Heikin Ashi adalah istilah Jepang yang berarti "average bar" atau "batang rata-rata". Ini adalah jenis chart yang menggunakan formula khusus untuk merata-ratakan harga, sehingga menghasilkan tampilan yang lebih halus dan membuat tren lebih mudah diidentifikasi dibanding candlestick tradisional.
Apa perbedaan utama antara Heikin Ashi dan candlestick biasa?
Perbedaan utama terletak pada cara perhitungan.
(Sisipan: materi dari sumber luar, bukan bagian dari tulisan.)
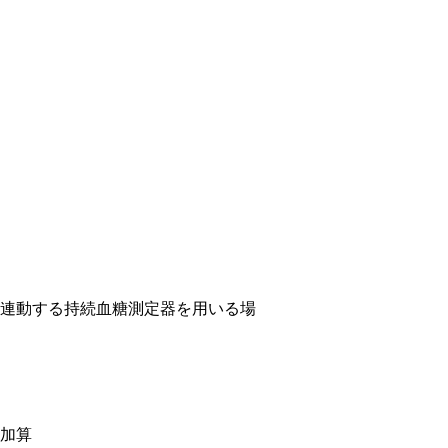
連動する持続血糖測定器を用いる場
加算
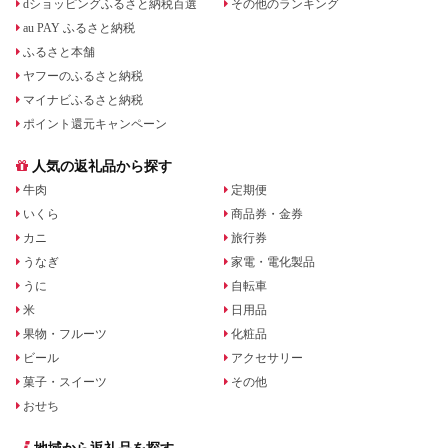
dショッピングふるさと納税百選
その他のランキング
au PAY ふるさと納税
ふるさと本舗
ヤフーのふるさと納税
マイナビふるさと納税
ポイント還元キャンペーン
人気の返礼品から探す
牛肉
定期便
いくら
商品券・金券
カニ
旅行券
うなぎ
家電・電化製品
うに
自転車
米
日用品
果物・フルーツ
化粧品
ビール
アクセサリー
菓子・スイーツ
その他
おせち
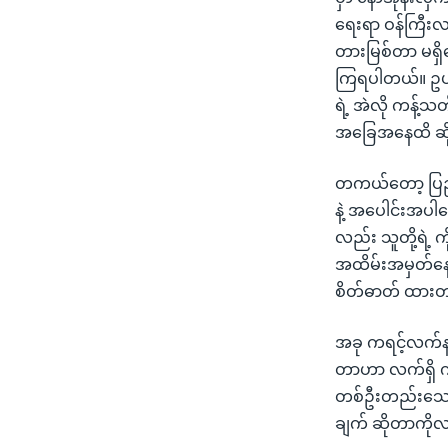
ရေးရာ ဝန်ကြီးလက
တားမြစ်တာ မရှိပ
ကြရပါတယ်။ ဥပမာ
ရဲ့ အဲလို ကန့်သ
အခြေအနေထိ ဆို
တကယ်တော့ ပြည်ထ
နဲ့ အပေါင်းအပါ
လည်း သူတို့ရဲ့ 
အထိမ်းအမှတ်နေ့
စိတ်ဓာတ် ထားတယ်
အခု ကရင့်လက်န
တာဟာ လက်ရှိ ကရ
တစ်ဦးတည်းသော ခ
ချက် ဆိုတာကိုလ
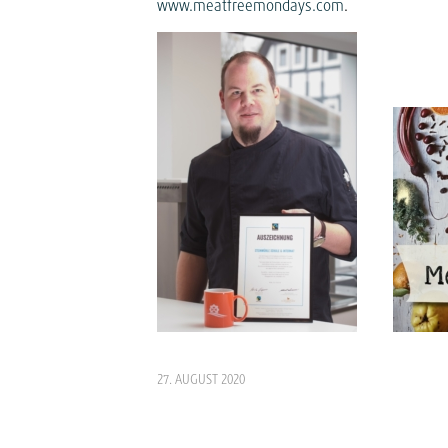
www.meatfreemondays.com
.
27. AUGUST 2020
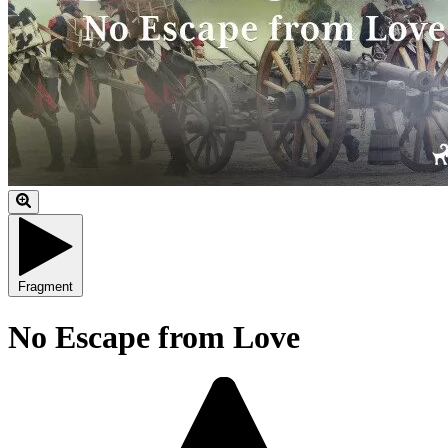
Fragment
No Escape from Love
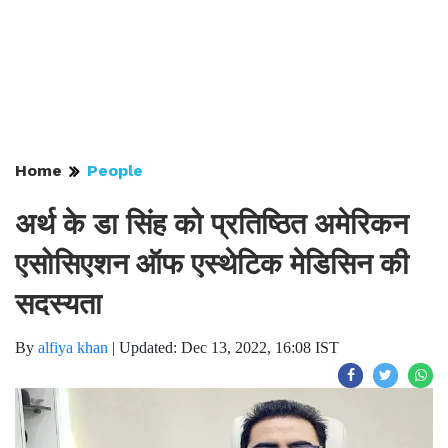
Home
People
अर्थ के डा सिंह को प्रतिष्ठित अमेरिकन
एसोसिएशन ऑफ एस्थेटिक मेडिसिन की
सदस्यता
By
alfiya khan
|
Updated: Dec 13, 2022, 16:08 IST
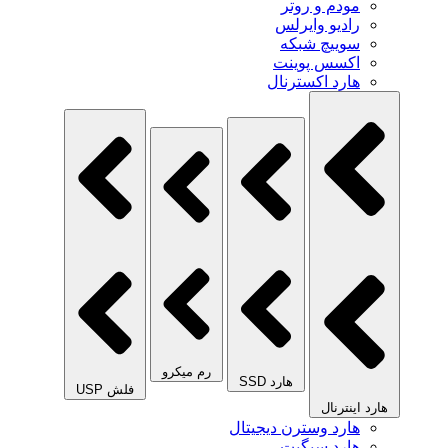
مودم و روتر
رادیو وایرلس
سوییچ شبکه
اکسس پوینت
هارد اکسترنال
رم میکرو
هارد SSD
فلش USP
هارد اینترنال
هارد وسترن دیجیتال
هارد سیگیت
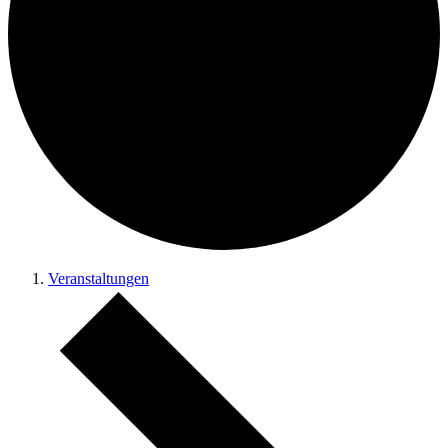
Veranstaltungen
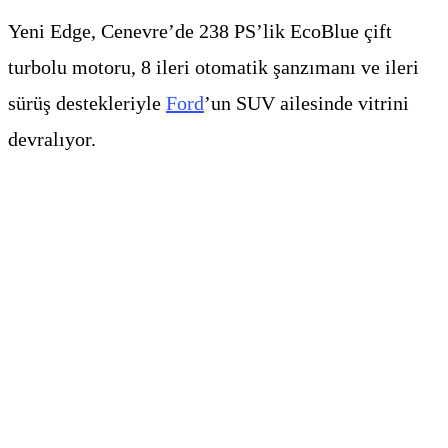
Yeni Edge, Cenevre’de 238 PS’lik EcoBlue çift
turbolu motoru, 8 ileri otomatik şanzımanı ve ileri
sürüş destekleriyle
Ford
’un SUV ailesinde vitrini
devralıyor.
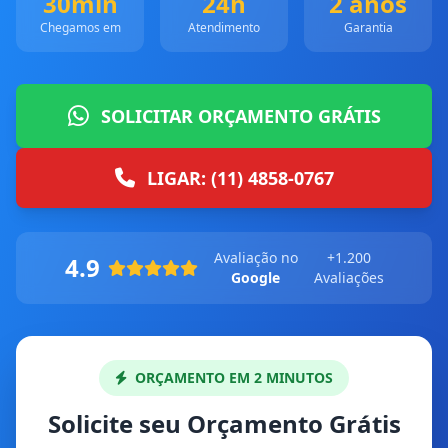
30min
24h
2 anos
Chegamos em
Atendimento
Garantia
SOLICITAR ORÇAMENTO GRÁTIS
LIGAR: (11) 4858-0767
Avaliação no
+1.200
4.9
Google
Avaliações
ORÇAMENTO EM 2 MINUTOS
Solicite seu Orçamento Grátis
Candlestick tradisional menampilkan harga OHLC (Open, High, Low, Close) yang sebenarnya, sedangkan Heikin Ashi menggunakan formula rata-rata. Akibatnya, Heikin Ashi terlihat lebih smooth, tidak ada price gap, dan warna candle lebih konsisten saat trending.
Apakah Heikin Ashi cocok untuk pemula?
Ya! Heikin Ashi sangat cocok untuk pemula karena lebih mudah dibaca dan diinterpretasi. Tren terlihat lebih jelas dengan warna yang konsisten, sehingga memudahkan pemula dalam mengidentifikasi arah market.
Apakah harga di chart Heikin Ashi akurat?
Tidak. Harga yang ditampilkan pada chart Heikin Ashi BUKAN harga market yang sebenarnya karena menggunakan formula rata-rata. Untuk melihat harga aktual dan memasang order, gunakan chart candlestick tradisional.
Timeframe apa yang terbaik untuk Heikin Ashi?
Heikin Ashi bekerja di semua timeframe, namun umumnya lebih reliable di timeframe yang lebih tinggi seperti H4, Daily, atau Weekly. Timeframe rendah seperti M1 atau M5 cenderung lebih banyak false signal.
Bisakah saya menggunakan pola candlestick seperti Doji atau Hammer di chart Heikin Ashi?
Tidak secara langsung. Pola-pola candlestick klasik seperti Doji, Hammer, Engulfing, dll. dikembangkan untuk candlestick tradisional. Karena Heikin Ashi menggunakan formula berbeda, pola-pola tersebut tidak bisa diterapkan dengan cara yang sama.
Apakah Heikin Ashi cocok untuk scalping?
Kurang cocok. Karena sifatnya yang lagging (terlambat) dan tidak menampilkan harga aktual, Heikin Ashi kurang ideal untuk scalping yang membutuhkan presisi dan timing cepat. Scalper lebih baik menggunakan candlestick tradisional.
Indikator apa yang paling cocok dikombinasikan dengan Heikin Ashi?
Beberapa indikator yang bekerja baik dengan Heikin Ashi antara lain: Moving Average (EMA/SMA), RSI, MACD, Bollinger Bands, dan Stochastic. Support/Resistance juga sangat berguna untuk konfirmasi level entry dan exit.
Bagaimana cara mengetahui tren kuat di Heikin Ashi?
Tren naik kuat ditandai dengan candle hijau berturut-turut yang TIDAK memiliki lower shadow (ekor bawah). Sebaliknya, tren turun kuat ditandai dengan candle merah berturut-turut yang TIDAK memiliki upper shadow (ekor atas).
Bagaimana cara mengetahui potensi reversal di Heikin Ashi?
Potensi reversal atau pelemahan tren ditandai dengan munculnya candle dengan body kecil dan shadow di kedua sisi (atas dan bawah), mirip dengan pola Doji. Namun, selalu konfirmasi dengan sinyal lain sebelum mengambil keputusan trading.